*Source material*:
════════════════

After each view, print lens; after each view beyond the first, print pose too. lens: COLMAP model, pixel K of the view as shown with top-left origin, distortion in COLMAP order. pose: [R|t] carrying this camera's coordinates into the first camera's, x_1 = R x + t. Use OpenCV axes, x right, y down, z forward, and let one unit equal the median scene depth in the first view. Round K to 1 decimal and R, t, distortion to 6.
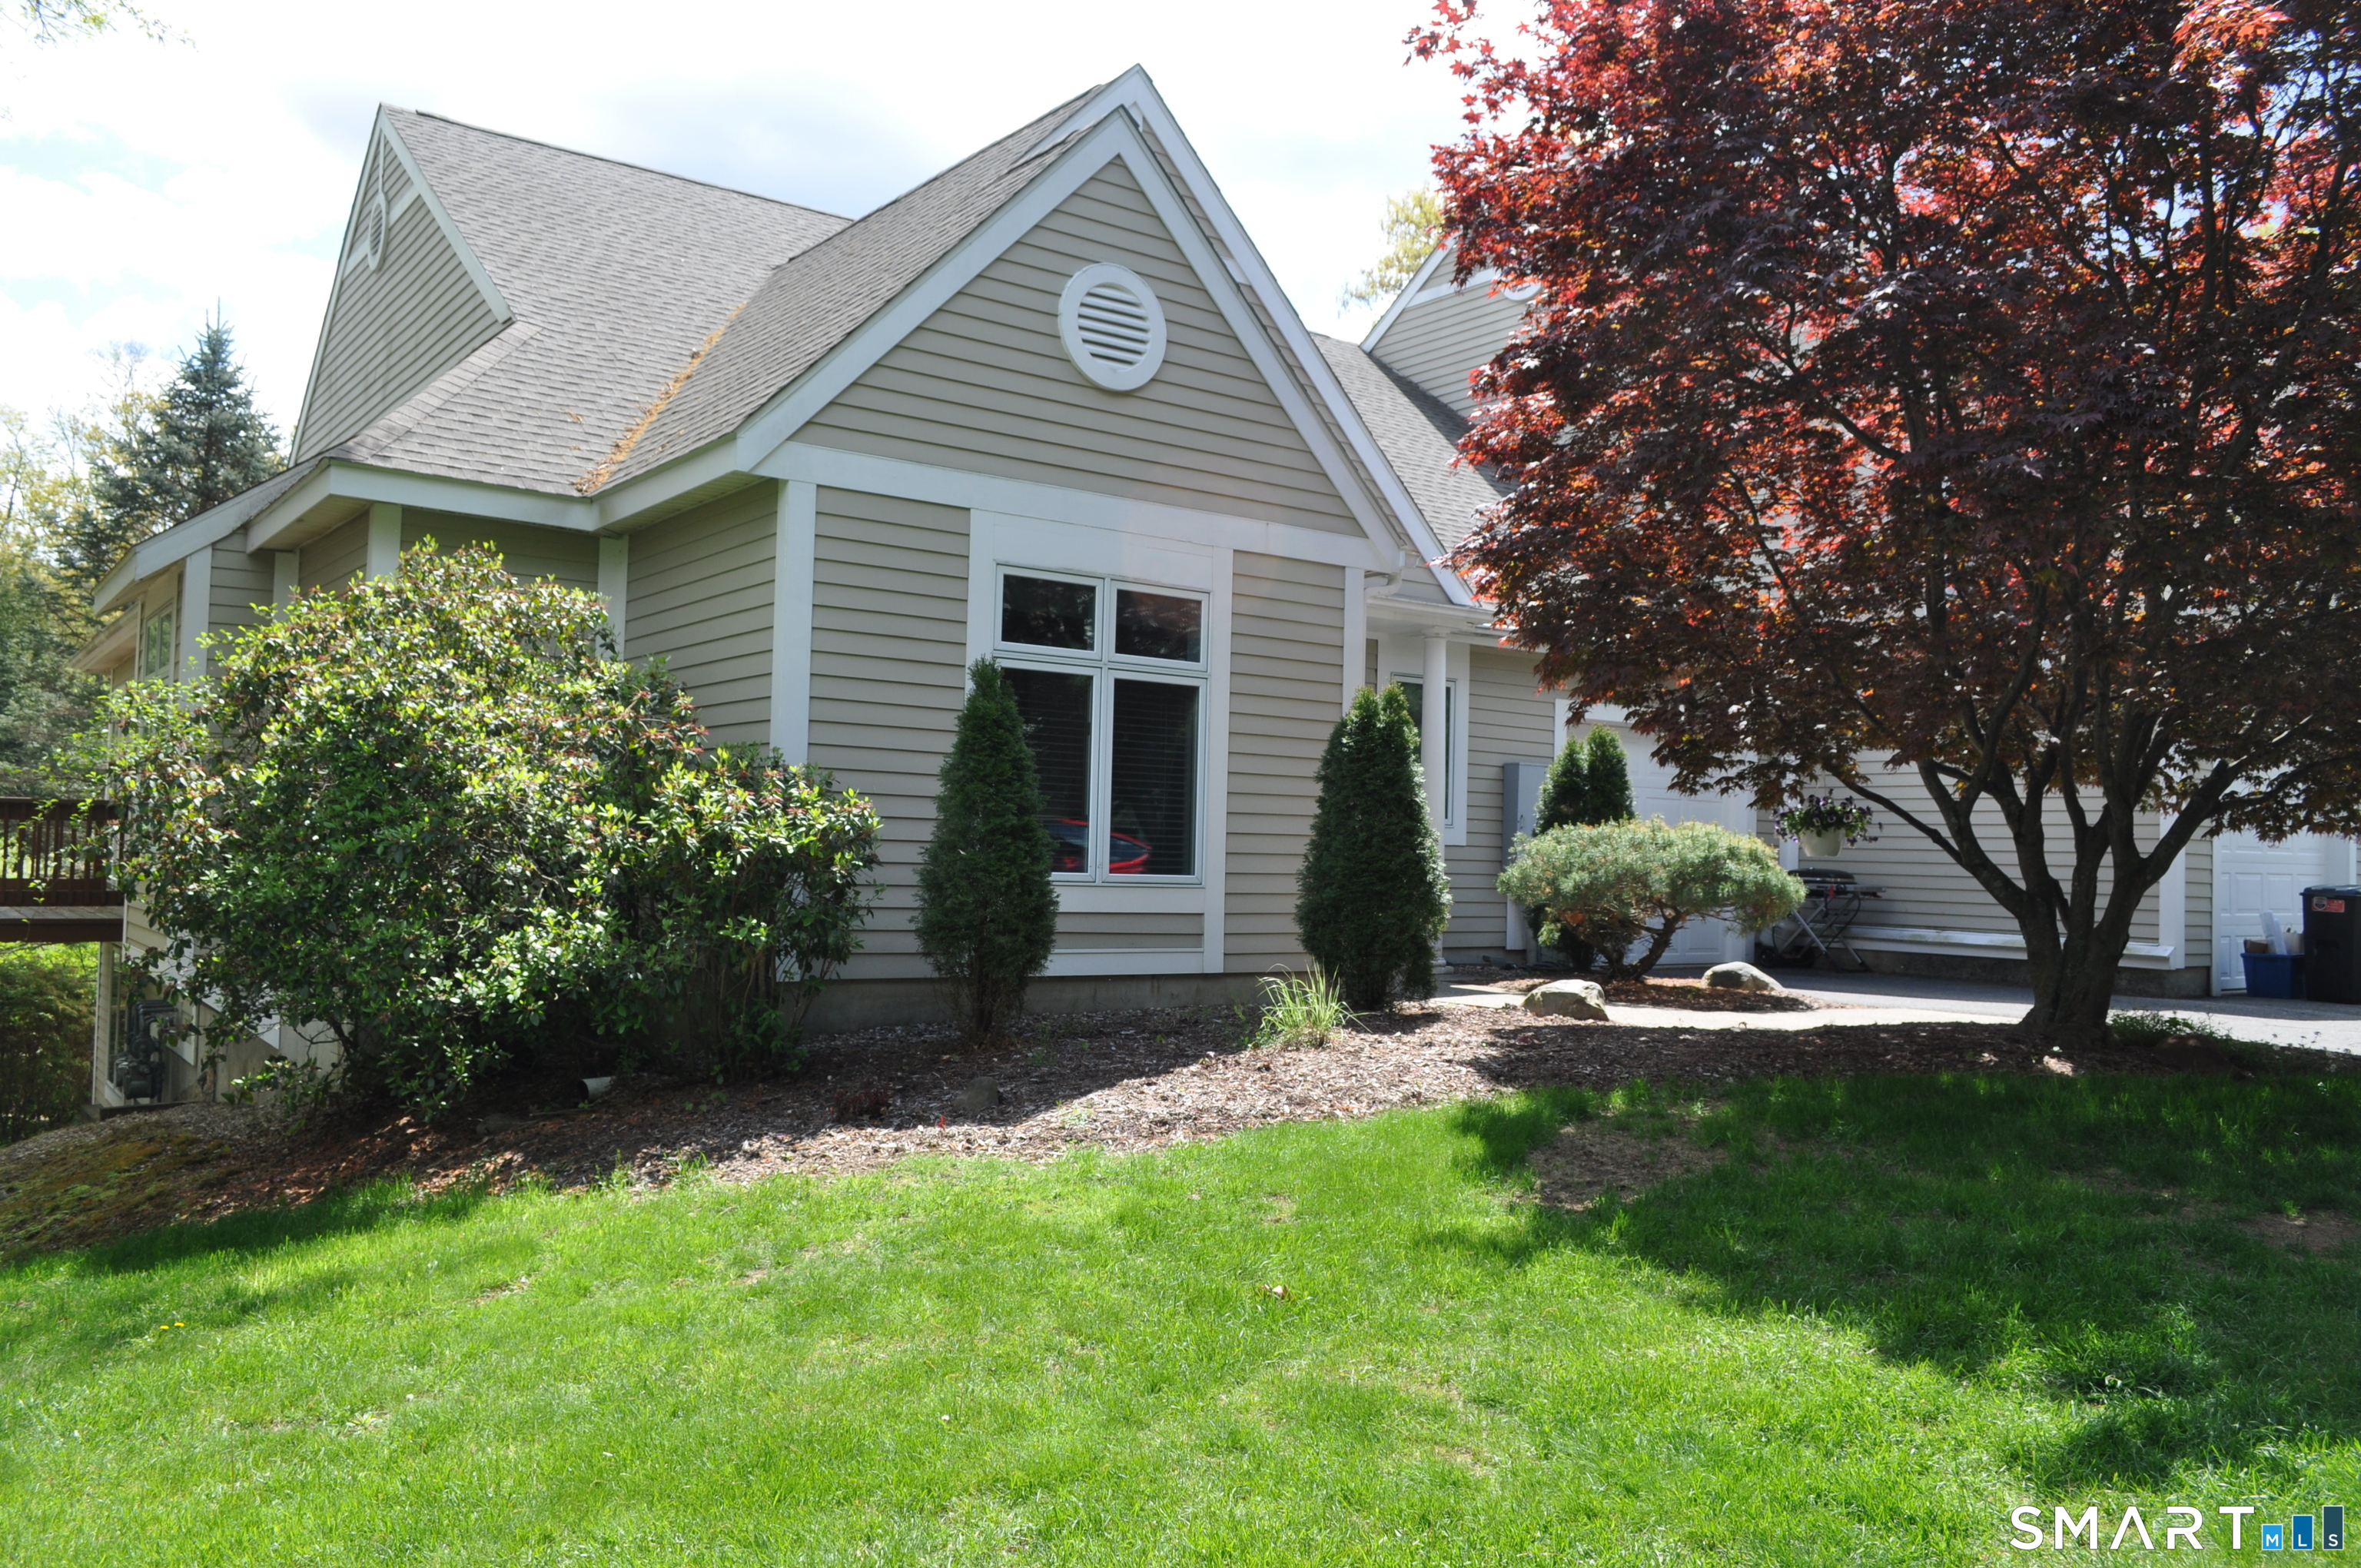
lens RADIAL K [[1844.8, 0, 1180.5], [0, 1844.8, 785.4], [0, 0, 1]] dist [-0.002947, 0.002639]
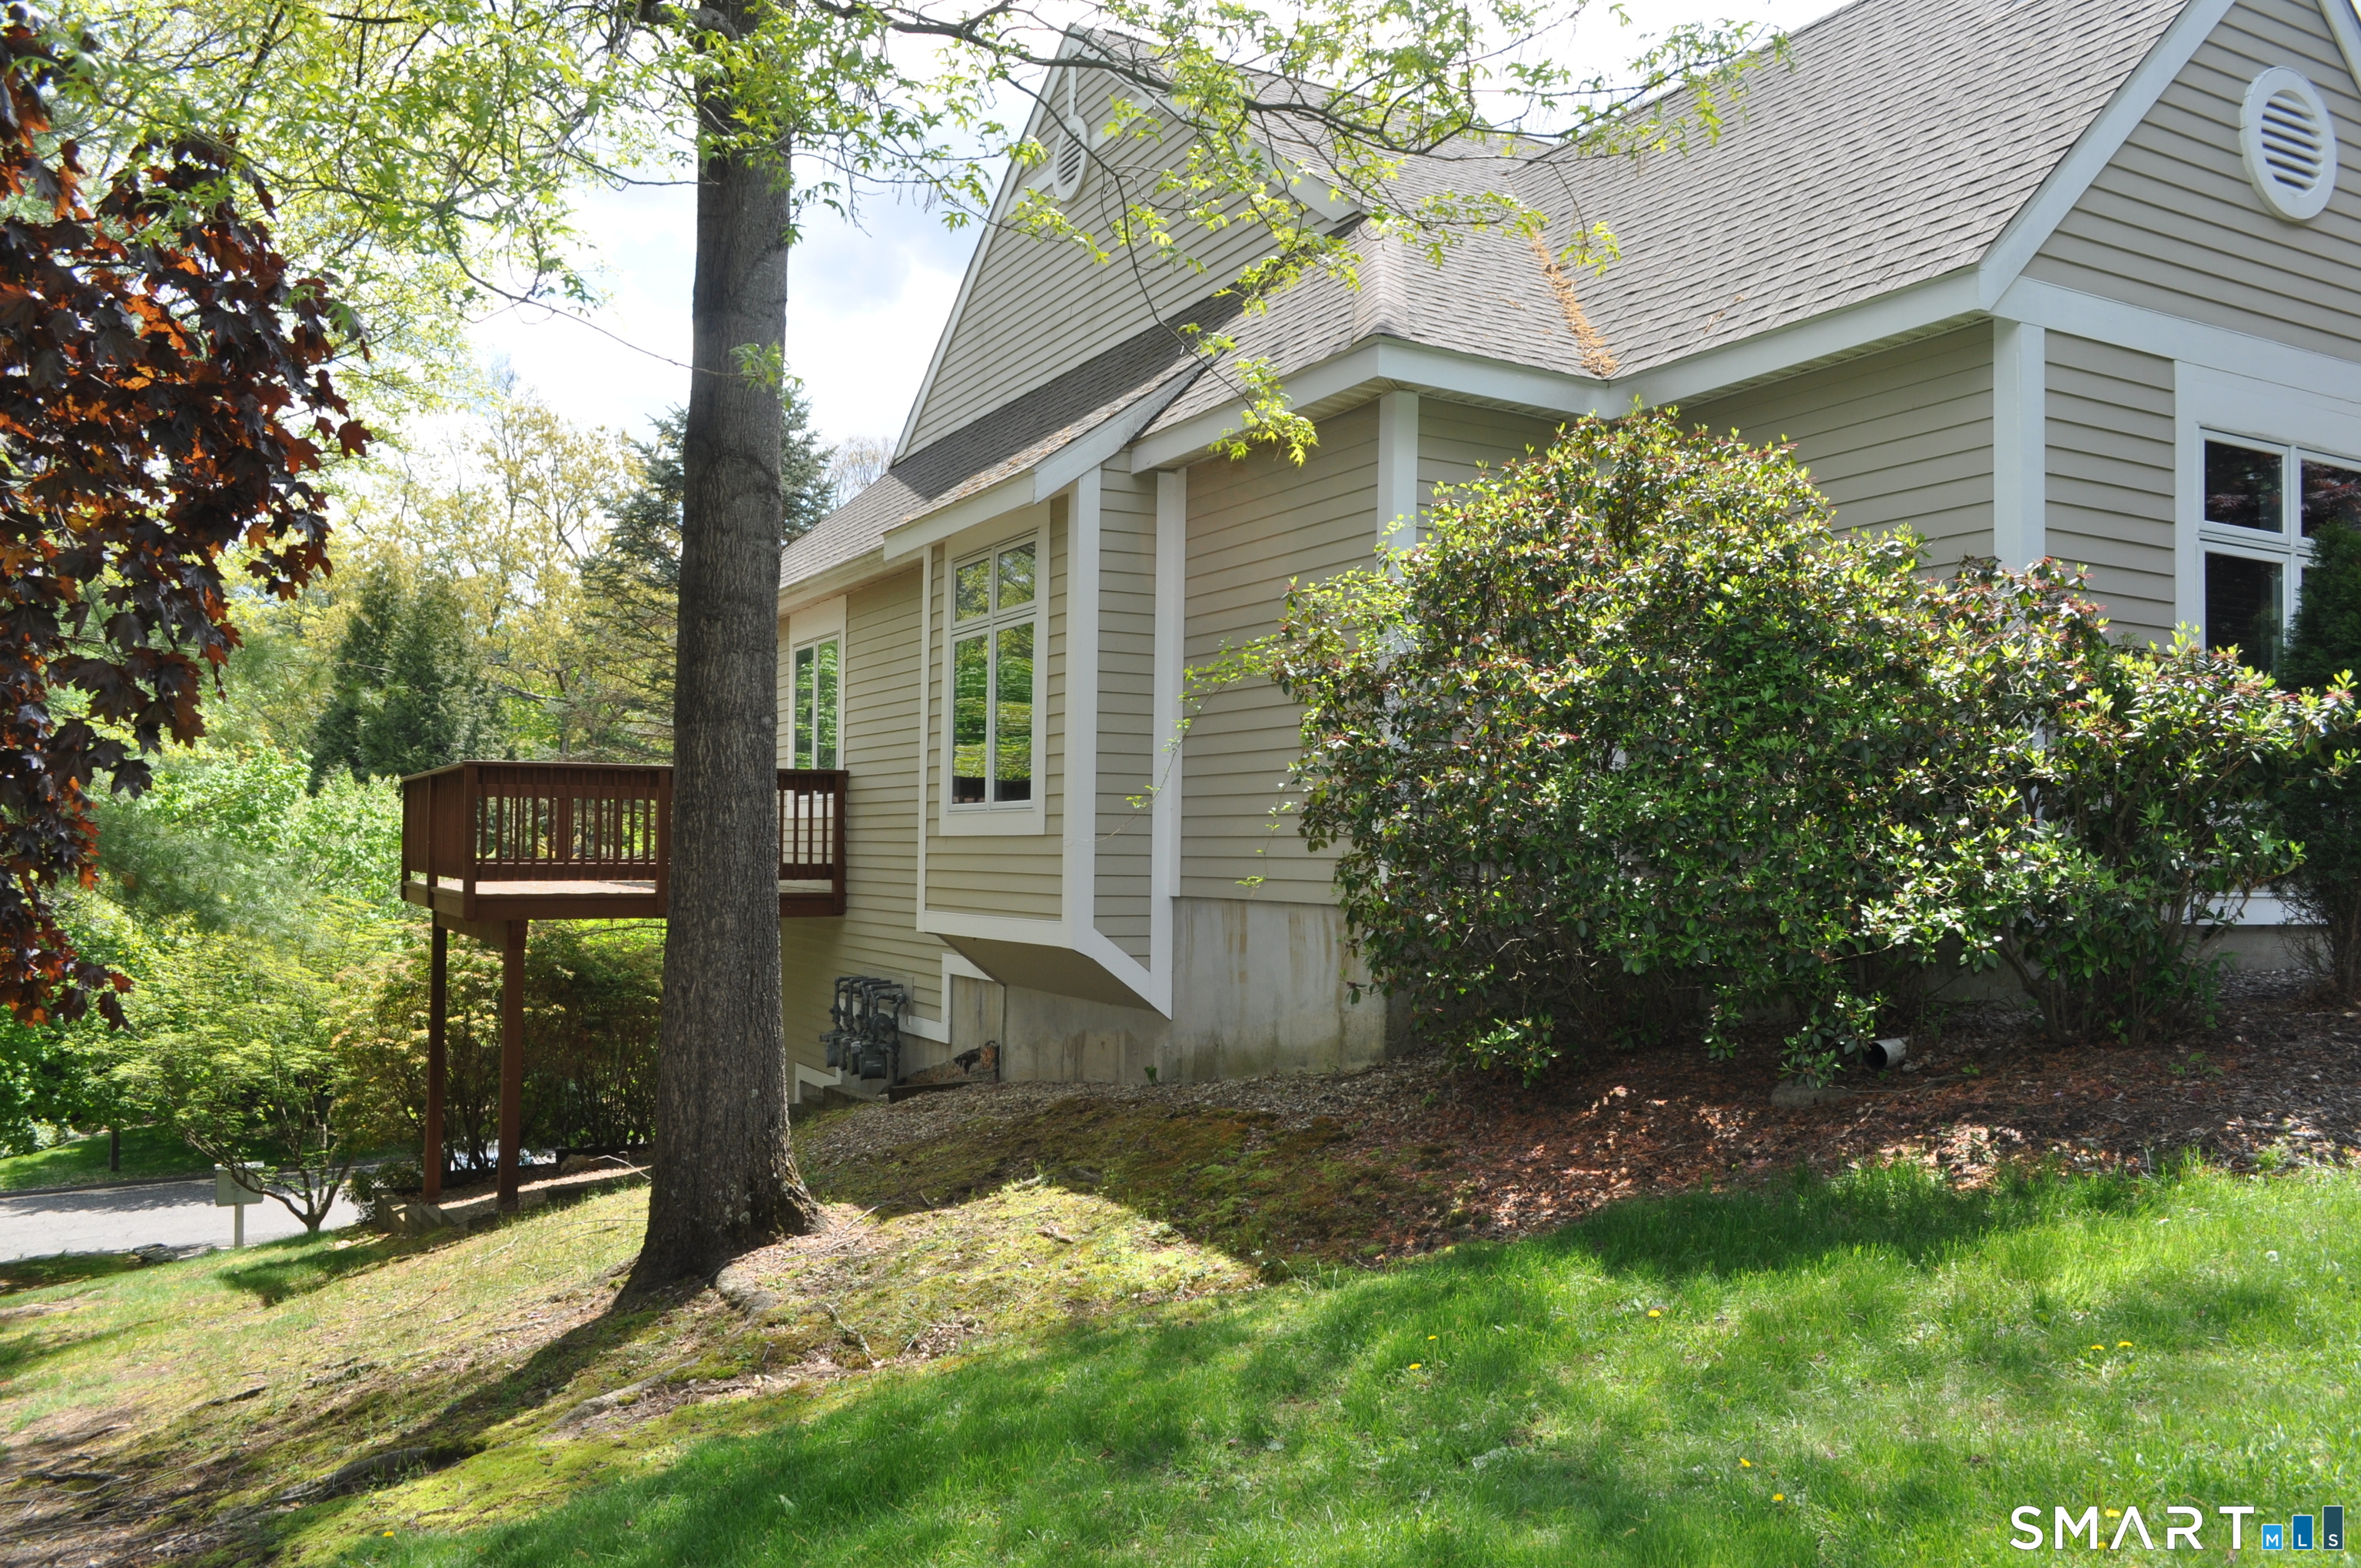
lens RADIAL K [[1844.8, 0, 1181.8], [0, 1844.8, 785.9], [0, 0, 1]] dist [-0.002947, 0.002639]
pose [[0.993593, -0.014732, -0.112053, -0.467239], [0.014356, 0.999888, -0.004163, 0.038359], [0.112102, 0.002528, 0.993694, 0.126612]]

════════════════

All of the data is to be returned exactly, with no pictures included.

*Response area*:
After each view, print lens; after each view beyond the first, print pose too. lens: COLMAP model, pixel K of the view as shown with top-left origin, distortion in COLMAP order. pose: [R|t] carrying this camera's coordinates into the first camera's, x_1 = R x + t. Use OpenCV axes, x right, y down, z forward, and let one unit equal the median scene depth in the first view. Round K to 1 decimal and R, t, distortion to 6.
lens RADIAL K [[1844.8, 0, 1180.5], [0, 1844.8, 785.4], [0, 0, 1]] dist [-0.002947, 0.002639]
lens RADIAL K [[1844.8, 0, 1181.8], [0, 1844.8, 785.9], [0, 0, 1]] dist [-0.002947, 0.002639]
pose [[0.993593, -0.014732, -0.112053, -0.467239], [0.014356, 0.999888, -0.004163, 0.038359], [0.112102, 0.002528, 0.993694, 0.126612]]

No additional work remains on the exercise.